### TASK INSTRUCTIONS
- a) What dose was prescribed for APBI, according to the breast radiotherapy passage?
- b) Say whether each statement agrees with the breast radiotherapy passage. Answer yes or no, and quote the deciding words. (i) The "one-week" APBI schedule was introduced in July 2013. (ii) A 45-year-old patient meets the institutional age criterion for APBI. (iii) Lobular histology is listed as an inclusion criterion for APBI.
- c) Pick up the breast radiotherapy passage after its last sentence and continue it.

*** PAGE TEXT Section Begins ***

Since 2009, every early-stage breast cancer patient who underwent breast-conserving surgery at our institution has been treated with adjuvant hypofractionated WBI. In July 2013, following the results of a pilot study,²³ the "one-week" APBI schedule was introduced. Specific institutional inclusion and exclusion criteria for APBI are detailed in Table 1. Subsequently, although APBI became the preferred option, many patients were still treated with WBI based on physician discretion. As expertise in APBI improved, an increasing number of patients underwent this technique, resulting in a decrease in WBI patients and an increase in APBI patients over time.

Table 1.

Institutional criteria for APBI.

	Inclusion	Exclusion
Patient	- Age ⩾ 50	- Age < 50
Surgery	- Conservative - Mandatory application of surgical clips	- Mastectomy
Tumour	- Unifocal lesion - Non-lobular invasive histology - Limited intraductal carcinoma (< 5mm) - Grading < 3 - Luminal-like type - Pathological T stage ⩽ 1 (⩽ 20mm) - Pathological N stage = 0 or micrometastases (< 2mm)	- Multifocal lesion, - Extended intraductal carcinoma (> 5mm) - Lobular histology - Grading = 3 - Human Epidermal Growth Factor Receptor 2 positive tumour - Triple Negative tumour - Pathological T stage > 1 - Pathological N stage ⩾ 1
Others	- No chemotherapy - Signed informed consent	- Chemotherapy for breast cancer - Unsigned informed consent

For APBI, the prescribed dose was 30 Gy delivered in 5 daily fractions to the clinical target volume (CTV). The contouring method is outlined in Table 2. Volumetric modulated arc therapy was employed as the delivery technique for this group, with daily image guided radiation therapy using cone-beam computed tomography. Dose constraints for APBI are provided in Table 3.

*** PAGE TEXT Section Ends ***
*** RECORD EXTRACTS Section Begins ***

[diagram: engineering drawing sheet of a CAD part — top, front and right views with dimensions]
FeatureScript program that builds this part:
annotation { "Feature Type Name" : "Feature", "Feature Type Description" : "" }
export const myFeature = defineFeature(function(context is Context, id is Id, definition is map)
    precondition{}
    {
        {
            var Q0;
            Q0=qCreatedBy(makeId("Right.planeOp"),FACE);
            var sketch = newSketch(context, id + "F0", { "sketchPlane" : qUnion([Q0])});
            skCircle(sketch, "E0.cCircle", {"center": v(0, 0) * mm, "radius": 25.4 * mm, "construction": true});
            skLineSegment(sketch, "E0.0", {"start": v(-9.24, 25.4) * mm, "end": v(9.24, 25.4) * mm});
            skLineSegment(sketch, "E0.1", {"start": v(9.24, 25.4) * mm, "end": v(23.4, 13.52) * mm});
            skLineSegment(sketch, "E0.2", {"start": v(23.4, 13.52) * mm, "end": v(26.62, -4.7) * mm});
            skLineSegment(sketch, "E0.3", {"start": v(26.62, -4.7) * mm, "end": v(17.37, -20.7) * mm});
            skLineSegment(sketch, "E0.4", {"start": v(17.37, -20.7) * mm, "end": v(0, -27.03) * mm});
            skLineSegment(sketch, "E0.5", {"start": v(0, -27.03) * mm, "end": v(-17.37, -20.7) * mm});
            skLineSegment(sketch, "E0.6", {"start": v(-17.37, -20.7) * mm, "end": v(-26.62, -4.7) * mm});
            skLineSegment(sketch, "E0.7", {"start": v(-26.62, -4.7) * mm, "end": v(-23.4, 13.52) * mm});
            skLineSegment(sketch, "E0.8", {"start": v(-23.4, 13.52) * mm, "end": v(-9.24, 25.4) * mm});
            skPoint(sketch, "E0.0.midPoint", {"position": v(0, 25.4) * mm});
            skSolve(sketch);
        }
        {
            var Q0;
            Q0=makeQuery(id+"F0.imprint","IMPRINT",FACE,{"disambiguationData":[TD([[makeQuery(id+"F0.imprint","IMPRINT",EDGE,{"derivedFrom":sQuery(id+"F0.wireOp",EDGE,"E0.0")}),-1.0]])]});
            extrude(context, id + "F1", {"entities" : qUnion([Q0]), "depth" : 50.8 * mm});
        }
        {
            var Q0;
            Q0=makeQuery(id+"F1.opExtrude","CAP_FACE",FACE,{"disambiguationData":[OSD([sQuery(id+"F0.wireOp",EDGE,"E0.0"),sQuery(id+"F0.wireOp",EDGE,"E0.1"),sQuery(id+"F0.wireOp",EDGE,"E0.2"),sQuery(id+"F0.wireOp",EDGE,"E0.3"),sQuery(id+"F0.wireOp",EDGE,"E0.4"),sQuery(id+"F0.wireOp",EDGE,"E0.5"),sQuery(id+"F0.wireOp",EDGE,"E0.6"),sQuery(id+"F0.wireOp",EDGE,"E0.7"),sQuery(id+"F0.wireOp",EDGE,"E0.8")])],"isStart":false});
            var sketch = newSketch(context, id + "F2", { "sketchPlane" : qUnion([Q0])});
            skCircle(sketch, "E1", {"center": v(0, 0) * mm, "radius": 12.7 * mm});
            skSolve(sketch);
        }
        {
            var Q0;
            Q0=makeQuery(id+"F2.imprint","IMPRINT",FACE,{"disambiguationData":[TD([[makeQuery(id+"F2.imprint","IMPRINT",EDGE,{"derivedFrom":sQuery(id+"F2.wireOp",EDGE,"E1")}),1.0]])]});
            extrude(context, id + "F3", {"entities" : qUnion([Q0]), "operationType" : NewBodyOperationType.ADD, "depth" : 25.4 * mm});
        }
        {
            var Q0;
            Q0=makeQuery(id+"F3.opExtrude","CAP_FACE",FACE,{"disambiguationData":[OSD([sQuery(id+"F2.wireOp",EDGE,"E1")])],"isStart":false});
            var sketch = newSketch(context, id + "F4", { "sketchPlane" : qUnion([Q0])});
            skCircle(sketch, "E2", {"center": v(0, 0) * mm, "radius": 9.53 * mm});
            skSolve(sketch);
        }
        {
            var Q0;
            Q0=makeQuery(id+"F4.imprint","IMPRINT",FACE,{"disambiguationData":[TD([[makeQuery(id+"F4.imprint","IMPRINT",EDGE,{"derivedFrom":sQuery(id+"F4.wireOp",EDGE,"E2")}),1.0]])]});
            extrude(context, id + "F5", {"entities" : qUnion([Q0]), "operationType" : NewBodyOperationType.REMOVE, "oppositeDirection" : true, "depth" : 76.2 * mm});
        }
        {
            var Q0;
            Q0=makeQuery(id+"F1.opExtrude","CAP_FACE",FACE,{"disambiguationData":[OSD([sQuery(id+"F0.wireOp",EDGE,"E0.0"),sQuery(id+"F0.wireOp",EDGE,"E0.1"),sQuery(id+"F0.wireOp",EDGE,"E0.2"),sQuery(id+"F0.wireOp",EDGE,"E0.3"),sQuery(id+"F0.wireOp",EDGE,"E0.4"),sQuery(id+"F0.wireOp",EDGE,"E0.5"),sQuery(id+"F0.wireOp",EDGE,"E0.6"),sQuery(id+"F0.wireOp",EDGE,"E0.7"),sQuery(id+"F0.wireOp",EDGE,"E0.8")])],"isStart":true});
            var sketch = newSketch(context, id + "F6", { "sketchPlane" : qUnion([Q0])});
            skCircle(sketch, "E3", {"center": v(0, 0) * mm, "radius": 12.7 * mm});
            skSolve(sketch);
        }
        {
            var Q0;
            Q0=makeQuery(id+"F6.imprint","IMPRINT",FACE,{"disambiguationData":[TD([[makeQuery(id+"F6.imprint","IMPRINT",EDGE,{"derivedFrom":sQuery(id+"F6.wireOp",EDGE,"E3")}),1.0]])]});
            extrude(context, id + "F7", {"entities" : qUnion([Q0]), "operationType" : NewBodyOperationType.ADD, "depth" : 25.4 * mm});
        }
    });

*** RECORD EXTRACTS Section Ends ***

### ANSWERS BY TASK
- a) 30 Gy, delivered in 5 daily fractions to the clinical target volume (CTV).

- b)
(i) Yes: "In July 2013, following the results of a pilot study,²³ the "one-week" APBI schedule was introduced."
(ii) No: "Age < 50" is listed under Exclusion.
(iii) No: "Lobular histology" is listed under Exclusion.

- c)
Table 2.

Contouring.

Target	GTV	= Tumour bed, defined as the parenchymal breast included between surgical clips; seroma would be included
	CTV	= GTV + 15 mm of isometric expansion, cropped into the homolateral breast.
	PTV	= CTV + 5 mm of isometric expansion, cropped at 3 mm from patient’s surface, at 0 mm from costal bones, and from homolateral lung.
Organs at Risk		Cranial limit	Caudal limit	Medial limit	Lateral limit	Ventral limit	Dorsal limit
	Homolateral* and Contralateral Breast	Visible breast tissue or (if it was not distinguishable from normal fat) the sternal-clavicular joint.	The last visible slice of breast tissue, or the first slice of the metal wire.	Lateral border of the sternal bone	Lateral thoracic artery	3 mm from patient ‘surface	Ventral border of the Great Pectoral muscle.
	*PTV was excluded from Homolateral Breast.
	Heart	The slice passing through the most caudal part of the left pulmonary artery	The apex of the heart	The left and the right lung		Anterior mediastinum	Esophagus and the descendant aorta
	Homolateral and Contralateral Lungs	= the whole respiratory parenchyma minus the main bronchi, contoured with a lung window

GTV: gross tumour volume; CTV: clinical tumour volume; PTV: planning target volume.

Table 3.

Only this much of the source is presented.